Despite Jody’s observations , I think McCain was absolutely right not to spend a lot time talking about abortion and related issues in his acceptance speech. Consider:

(a) You’ve got to get possession of the bully pulpit before giving the sermons.

(b) Those on both sides for whom the life issues are paramount already know McCain’s and Obama’s positions and (except for a few people in the grip of some delusion, like Doug Kmiec) are going to vote accordingly.

(c) One cannot argue that by not emphasizing abortion McCain forfeits the right, if elected, to claim a “mandate” in this area. Everyone knows that he would not really have a specific pro-life mandate in any event. Everyone knows this because everyone knows that public opinion is deeply divided and somewhat confused on the issue, and because they know that this election is largely being driven by other concerns—the economy, the war in Iraq, weariness with partisanship, etc.

Unfortunately, most of the independents who need to be appealed to are not strongly pro-life. One reason that Republicans are hurting, is that many people have come to the conclusion that the Republican Party has been so focused on social issues and foreign policy issues, that it has neglected economic issues. And some plausibility is lent to this claim by the fact that Pres. Bush allowed Congress to spend profligately, vetoed no bills no matter how wasteful, and seemed to have no domestic agenda that he was willing to fight for.

That is obviously why McCain spent by far the greater part of his speech on matters like energy, education, taxes, and spending. He underplayed foreign policy as well as the life issues. People already know he would be a strong Commander-in-Chief and that he is forthrightly pro-life. What he had to convince them of is that he has some definite plans for dealing with the energy problem, the economy, and so on.

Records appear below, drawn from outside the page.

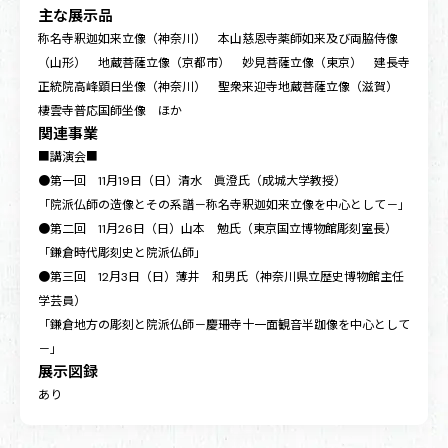
主な展示品
称名寺釈迦如来立像（神奈川） 本山慈恩寺薬師如来及び両脇侍像
（山形） 地蔵菩薩立像（京都市） 妙見菩薩立像（東京） 建長寺
正統院高峰顕日坐像（神奈川） 聖衆来迎寺地蔵菩薩立像（滋賀）
棲雲寺普応国師坐像 ほか
関連事業
■講演会■
●第一回 11月19日（日）清水 眞澄氏（成城大学教授）
「院派仏師の造像とその系譜－称名寺釈迦如来立像を中心として－」
●第二回 11月26日（日）山本 勉氏（東京国立博物館彫刻室長）
「鎌倉時代彫刻史と院派仏師」
●第三回 12月3日（日）薄井 和男氏（神奈川県立歴史博物館主任
学芸員）
「鎌倉地方の彫刻と院派仏師－慶珊寺十一面観音半跏像を中心として
－」
展示図録
あり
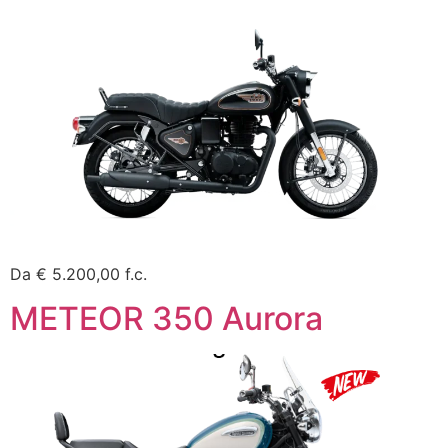
Da € 5.200,00 f.c.
METEOR 350 Aurora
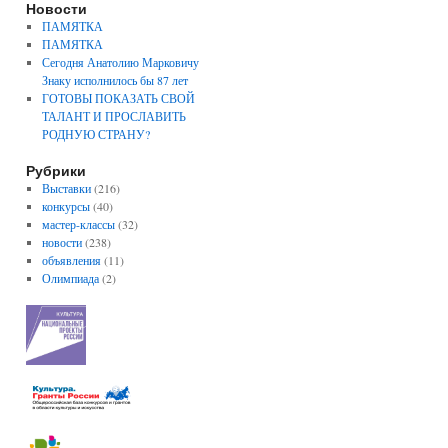
Новости
ПАМЯТКА
ПАМЯТКА
Сегодня Анатолию Марковичу
Знаку исполнилось бы 87 лет
ГОТОВЫ ПОКАЗАТЬ СВОЙ
ТАЛАНТ И ПРОСЛАВИТЬ
РОДНУЮ СТРАНУ?
Рубрики
Выставки
(216)
конкурсы
(40)
мастер-классы
(32)
новости
(238)
объявления
(11)
Олимпиада
(2)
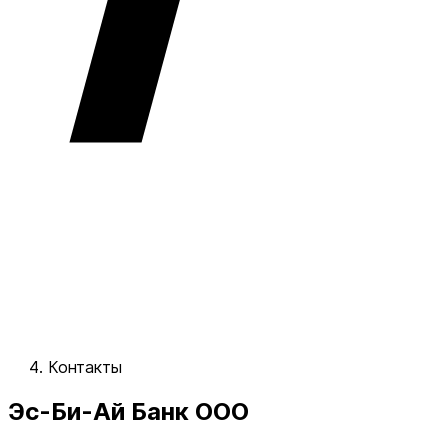
Контакты
Эс-Би-Ай Банк ООО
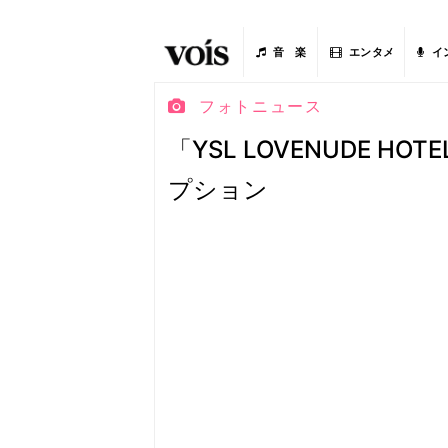
音 楽
エンタメ
イ
フォトニュース
「YSL LOVENUDE HOTE
プション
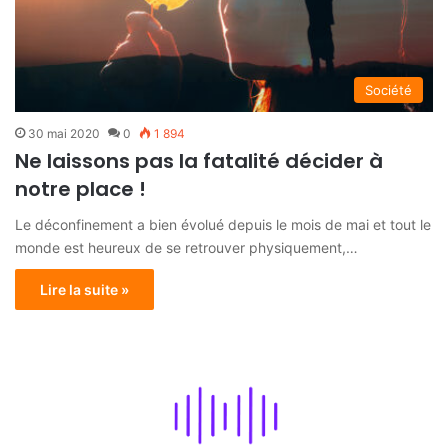
Société
30 mai 2020
0
1 894
Ne laissons pas la fatalité décider à
notre place !
Le déconfinement a bien évolué depuis le mois de mai et tout le
monde est heureux de se retrouver physiquement,…
Lire la suite »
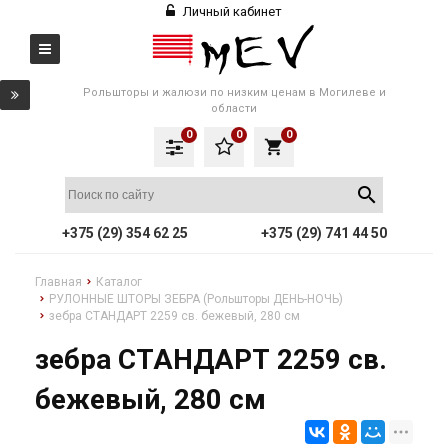
Личный кабинет
Рольшторы и жалюзи по низким ценам в Могилеве и
области
0
0
0
local_grocery_store
+375 (29) 354 62 25
+375 (29) 741 44 50
Главная
Каталог
РУЛОННЫЕ ШТОРЫ ЗЕБРА (Рольшторы ДЕНЬ-НОЧЬ)
зебра СТАНДАРТ 2259 св. бежевый, 280 см
зебра СТАНДАРТ 2259 св.
бежевый, 280 см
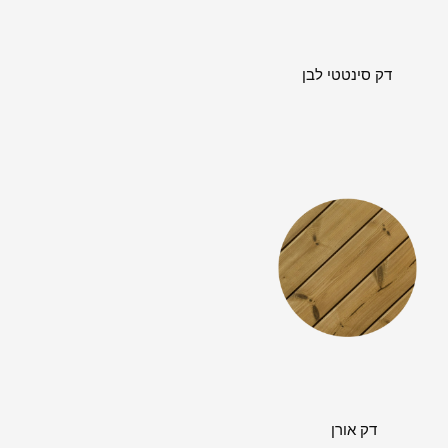
דק סינטטי לבן
דק אורן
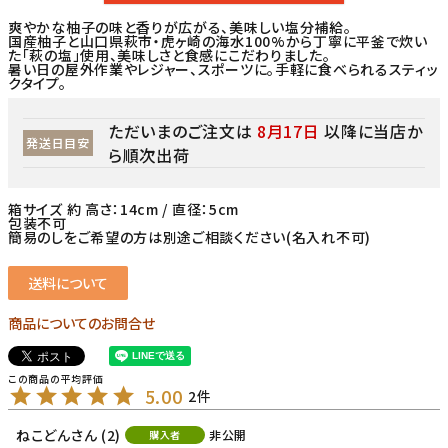
爽やかな柚子の味と香りが広がる、美味しい塩分補給。
国産柚子と山口県萩市・虎ヶ崎の海水100%から丁寧に平釜で炊い
た「萩の塩」使用、美味しさと食感にこだわりました。
暑い日の屋外作業やレジャー、スポーツに。手軽に食べられるスティッ
クタイプ。
ただいまのご注文は
8月17日
以降に当店か
発送日目安
ら順次出荷
箱サイズ 約 高さ：14cm / 直径：5cm
包装不可
簡易のしをご希望の方は別途ご相談ください(名入れ不可)
送料について
商品についてのお問合せ
5.00
2
ねこどん
2
非公開
購入者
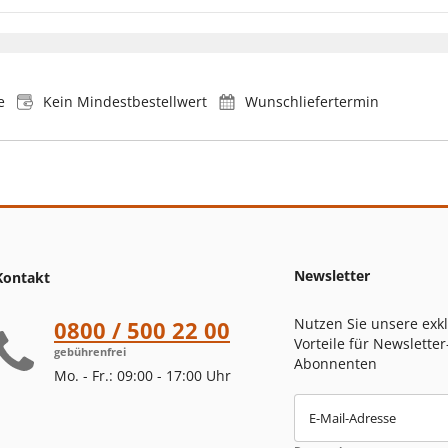
e
Kein Mindestbestellwert
Wunschliefertermin
Newsletter
Kontakt
Nutzen Sie unsere exk
0800 / 500 22 00
Vorteile für Newsletter
gebührenfrei
Abonnenten
Mo. - Fr.: 09:00 - 17:00 Uhr
E-Mail-Adresse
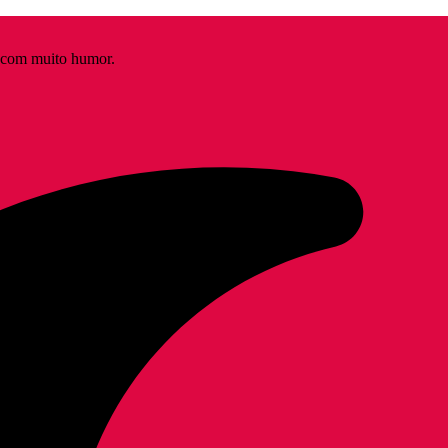
s com muito humor.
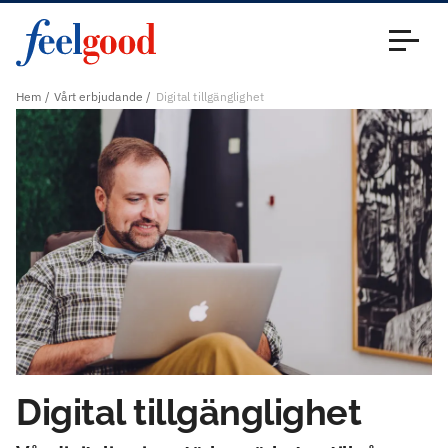
Huvudmeny (sv)
Stäng
Hem
Vårt erbjudande
Digital tillgänglighet
Digital tillgänglighet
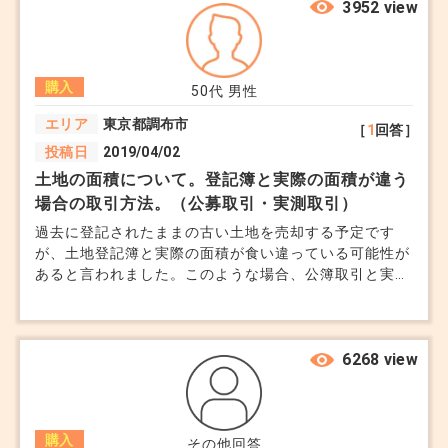
3952 view
購入
50代
男性
エリア
東京都調布市
［
1
回答］
投稿日
2019/04/02
土地の面積について。登記簿と実際の面積が違う
場合の取引方法。（公募取引・実測取引）
過去に登記されたままの古い土地を売却する予定です
が、土地登記簿と実際の面積が食い違っている可能性が
あると言われました。このような場合、公簿取引と実測
取引のどちらかで行うのが一般的と聞きましたが、どの
ような違いがありますか？
6268 view
購入
その他回答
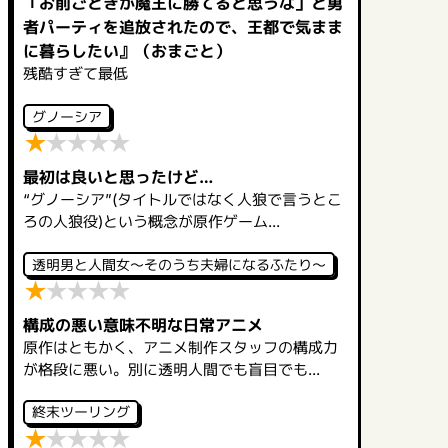
「お前ごときが魔王に勝てると思うな」と勇
者パーティを追放されたので、王都で気まま
に暮らしたい』（おまごと）
残酷すぎて最低
グノーシア
★
★
★
★
★
最初は良いと思ったけど…
“グノーシア”(タイトルではなく人狼で言うとこ
ろの人狼役)という概念が原作ゲーム...
透明男と人間女～そのうち夫婦になるふたり～
★
★
★
★
★
構成の悪い意味不明な日常アニメ
原作はともかく、アニメ制作スタッフの構成力
が格段に悪い。別に透明人間でも盲目でも...
終末ツーリング
★
★
★
★
★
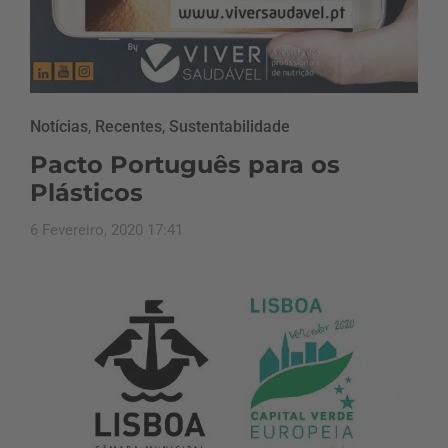
Notícias
,
Recentes
,
Sustentabilidade
Pacto Português para os
Plásticos
6 Fevereiro, 2020 17:41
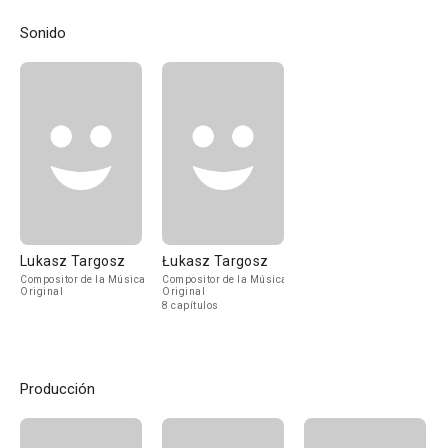
Sonido
Lukasz Targosz
Łukasz Targosz
Compositor de la Música
Compositor de la Música
Original
Original
8 capítulos
Producción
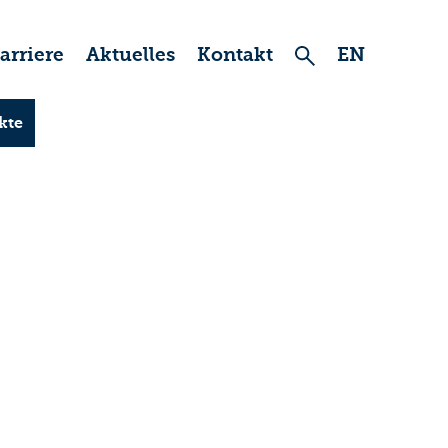
arriere
Aktuelles
Kontakt
EN
kte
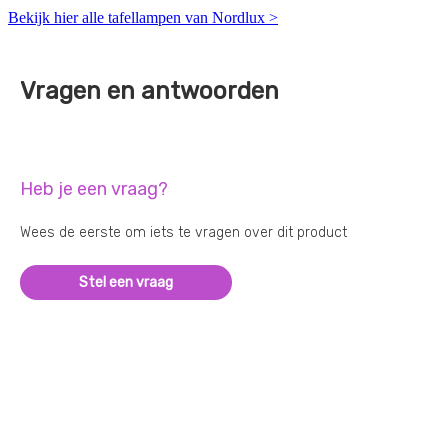
Bekijk hier alle tafellampen van Nordlux >
Vragen en antwoorden
Heb je een vraag?
Wees de eerste om iets te vragen over dit product
Stel een vraag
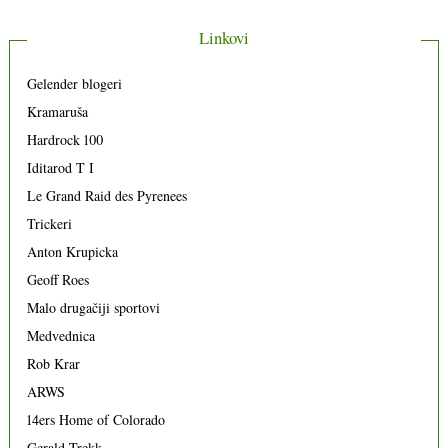
Linkovi
Gelender blogeri
Kramaruša
Hardrock 100
Iditarod T I
Le Grand Raid des Pyrenees
Trickeri
Anton Krupicka
Geoff Roes
Malo drugačiji sportovi
Medvednica
Rob Krar
ARWS
14ers Home of Colorado
Gerald Trekk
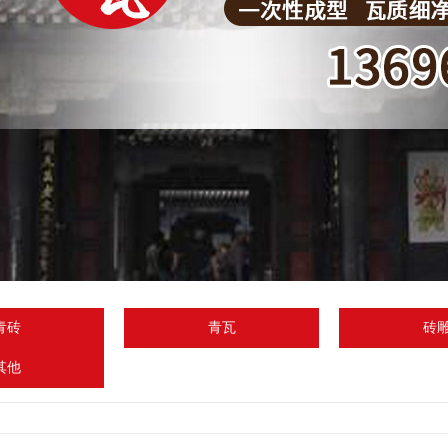
青砖
青瓦
砖
其他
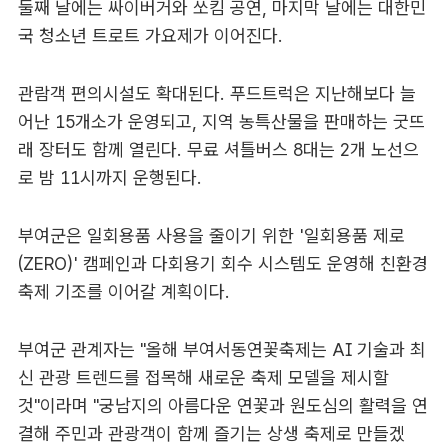
둘째 날에는 싸이버거와 쏘킴 공연, 마지막 날에는 대한민
국 청소년 트로트 가요제가 이어진다.
관람객 편의시설도 확대된다. 푸드트럭은 지난해보다 늘
어난 15개소가 운영되고, 지역 농특산물을 판매하는 굿뜨
래 장터도 함께 열린다. 무료 셔틀버스 8대는 2개 노선으
로 밤 11시까지 운행된다.
부여군은 일회용품 사용을 줄이기 위한 '일회용품 제로
(ZERO)' 캠페인과 다회용기 회수 시스템도 운영해 친환경
축제 기조를 이어갈 계획이다.
부여군 관계자는 "올해 부여서동연꽃축제는 AI 기술과 최
신 관광 트렌드를 접목해 새로운 축제 모델을 제시할
것"이라며 "궁남지의 아름다운 연꽃과 원도심의 활력을 연
결해 주민과 관광객이 함께 즐기는 상생 축제로 만들겠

There is in conservatives a strong Romantic streak that loves the lost but righteous cause. They want to ride over the cliff with all flags flying. But that went out with the Jacobites—or should have. I hear some of my pro-life friends saying, “Why did we fight for the Republicans all these years? What have they done for us? Look at Souter.” They seem to be half in love with easeful defeat. “To hell with mere politics,” they seem to say, “we’d rather be right than win a meaningless election.” Not that you, Jody, are in that camp. But you might be encouraging those who are.